Vlahov is also keenly interested in the emerging area of resilience, having studied post-traumatic stress disorder among New York City residents after the 2001 World Trade Center attack.

“A lot of our focus in health care is disease-oriented – looking at risk factors for disease – but I think we’ve got to refocus to also examine the factors associated with resilience,” he says. “A lot of people think it’s reciprocal, but that’s not necessarily so. I’m interested in the work in genomics and epigenetics that looks at the individual markers for resilience to particular threats, and the ways various environmental exposures can turn a client gene on or off.”

Finally, in Brazil and Japan, Vlahov expects to continue his international research, which often concentrates on more effective use of nursing expertise by expanding the limited role nurses tend to play in less affluent areas of the world.

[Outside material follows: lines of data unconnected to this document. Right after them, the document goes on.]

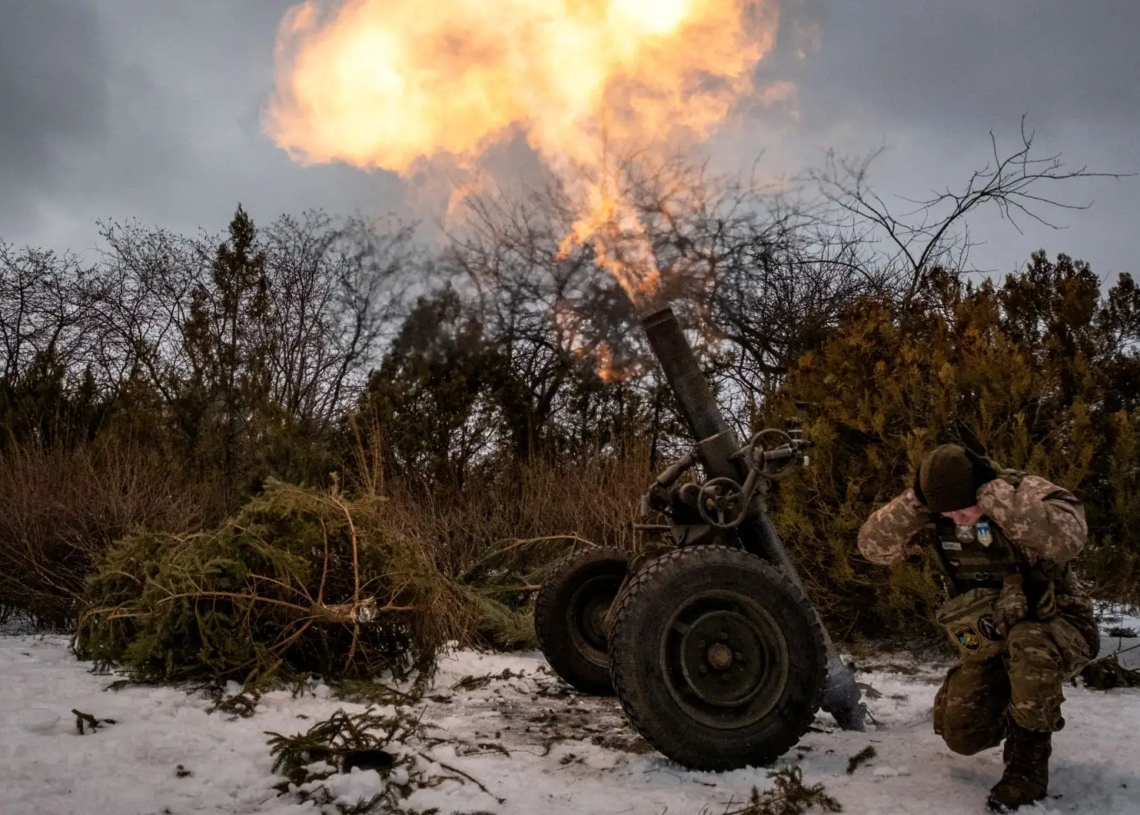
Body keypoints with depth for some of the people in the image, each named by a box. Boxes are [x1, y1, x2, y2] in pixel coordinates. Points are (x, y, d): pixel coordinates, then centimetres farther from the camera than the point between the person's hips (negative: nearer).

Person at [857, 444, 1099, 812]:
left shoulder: (1027, 492, -23)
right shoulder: (936, 515, -10)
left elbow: (1068, 537, -45)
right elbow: (873, 545, -16)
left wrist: (994, 493, -41)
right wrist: (915, 501, -28)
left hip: (1057, 626, -5)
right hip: (990, 642, 5)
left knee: (1029, 646, -40)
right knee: (961, 735, -3)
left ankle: (1028, 764, -19)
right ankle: (1013, 715, 32)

A Collaborative Leadership Style

Vlahov’s approach to research appears to have two essential ingredients. The first is to understand the multiple levels of influence that have an impact on health and well-being. “My work has gone progressively from the individual to the network and community,” he says. “As we understand how each influences individual health, we can then better shape multilevel, multicomponent interventions.”

The second is to understand the work as a continual process, especially because what works today may not work tomorrow. “For me, using this approach is always about showing impact,” he says. “What worked? What didn’t? And how can we improve? The example is our influenza program, where every year there’s a new strain. We’re putting these elements together, and then figuring out how to reshape for the next iteration to continually improve outreach programs.”

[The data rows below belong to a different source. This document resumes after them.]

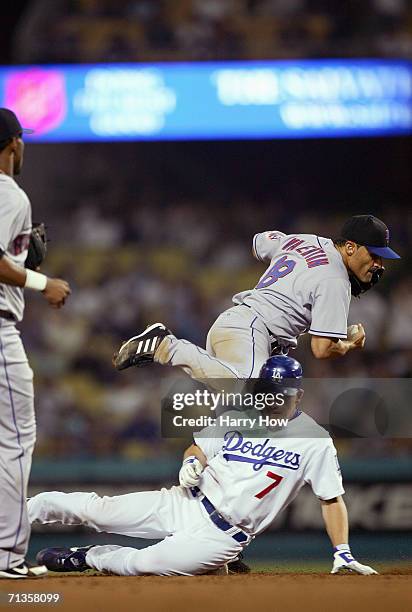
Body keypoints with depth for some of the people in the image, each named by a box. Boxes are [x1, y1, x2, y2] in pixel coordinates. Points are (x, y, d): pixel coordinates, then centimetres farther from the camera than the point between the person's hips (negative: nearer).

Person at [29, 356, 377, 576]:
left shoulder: (315, 441, -4)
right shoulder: (237, 418, 9)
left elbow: (332, 498, -4)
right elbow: (197, 448, 18)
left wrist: (343, 554, -13)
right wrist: (191, 462, -7)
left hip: (223, 536, -4)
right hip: (186, 504, 4)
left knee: (146, 564, -25)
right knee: (97, 509, -11)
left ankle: (85, 558, 3)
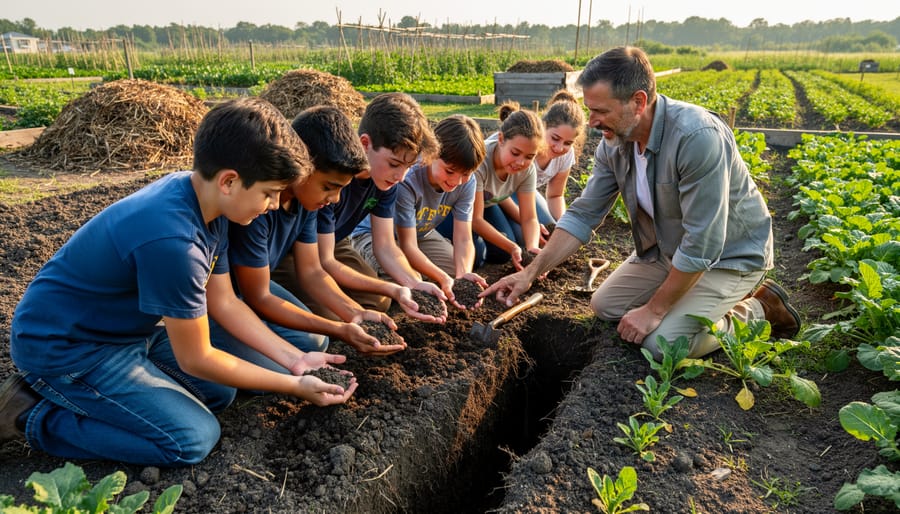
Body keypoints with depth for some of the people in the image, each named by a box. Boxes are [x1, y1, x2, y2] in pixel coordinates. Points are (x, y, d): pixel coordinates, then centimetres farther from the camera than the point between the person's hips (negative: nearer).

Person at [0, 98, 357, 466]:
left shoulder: (206, 200, -9)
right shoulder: (173, 240, -36)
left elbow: (224, 302, 0)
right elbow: (196, 359, -23)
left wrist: (295, 360, -6)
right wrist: (295, 386, -15)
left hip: (127, 328, 9)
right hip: (65, 346, -9)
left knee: (219, 393, 9)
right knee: (194, 439, -12)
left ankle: (82, 394, 15)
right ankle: (32, 414, 0)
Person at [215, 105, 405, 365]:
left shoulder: (305, 196, -11)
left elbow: (312, 272, -2)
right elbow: (258, 299, -26)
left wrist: (356, 314, -18)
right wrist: (340, 330, -28)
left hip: (249, 285, 8)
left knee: (314, 341, 6)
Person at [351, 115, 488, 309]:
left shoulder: (466, 183, -19)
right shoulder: (406, 181, -36)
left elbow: (463, 239, -21)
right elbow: (408, 245, -33)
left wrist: (463, 274, -42)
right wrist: (443, 278, -47)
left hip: (422, 233, 5)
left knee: (463, 277, -13)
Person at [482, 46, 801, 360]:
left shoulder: (696, 138, -35)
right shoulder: (614, 142, -11)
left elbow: (701, 246, -32)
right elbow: (583, 215, -4)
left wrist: (654, 310, -22)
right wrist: (531, 272, -11)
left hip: (728, 255, -7)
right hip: (667, 247, 7)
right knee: (604, 306, 7)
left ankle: (757, 309, 6)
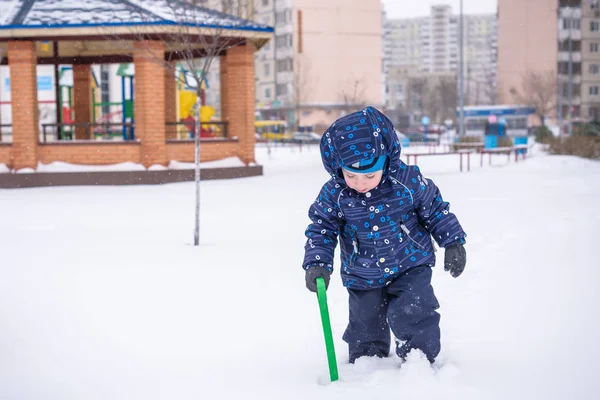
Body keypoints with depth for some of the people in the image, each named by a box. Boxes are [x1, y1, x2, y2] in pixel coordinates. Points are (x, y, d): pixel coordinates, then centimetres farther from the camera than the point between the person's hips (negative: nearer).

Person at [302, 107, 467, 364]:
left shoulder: (407, 181, -17)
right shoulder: (334, 194, -15)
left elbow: (435, 209, -3)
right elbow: (321, 229, -4)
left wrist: (453, 242, 0)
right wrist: (316, 263, -18)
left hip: (411, 267, -2)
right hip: (363, 278, 2)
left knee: (411, 315, -15)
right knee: (365, 328, 10)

He will likely bring similar sensibilities to his role as dean, as well as real-world experience in working out the complex relationships between the public health arena and the education and training of nursing professionals: He served as a member of the Institute of Medicine’s Committee on Public Financing and Delivery of HIV Care.

One of his top priorities as dean is to update the School of Nursing’s strategic plan by engaging faculty in a collaborative process to develop shared goals and objectives. The strategic plan will define the role of the School and nurses in health care reform, and set a direction for the training of nursing school faculty, clinical education and the types of research to pursue.

“This is a very exciting opportunity,” says Vlahov. “I am energized by the enthusiasm, the intelligence and the great leadership here. It’s a terrific environment.”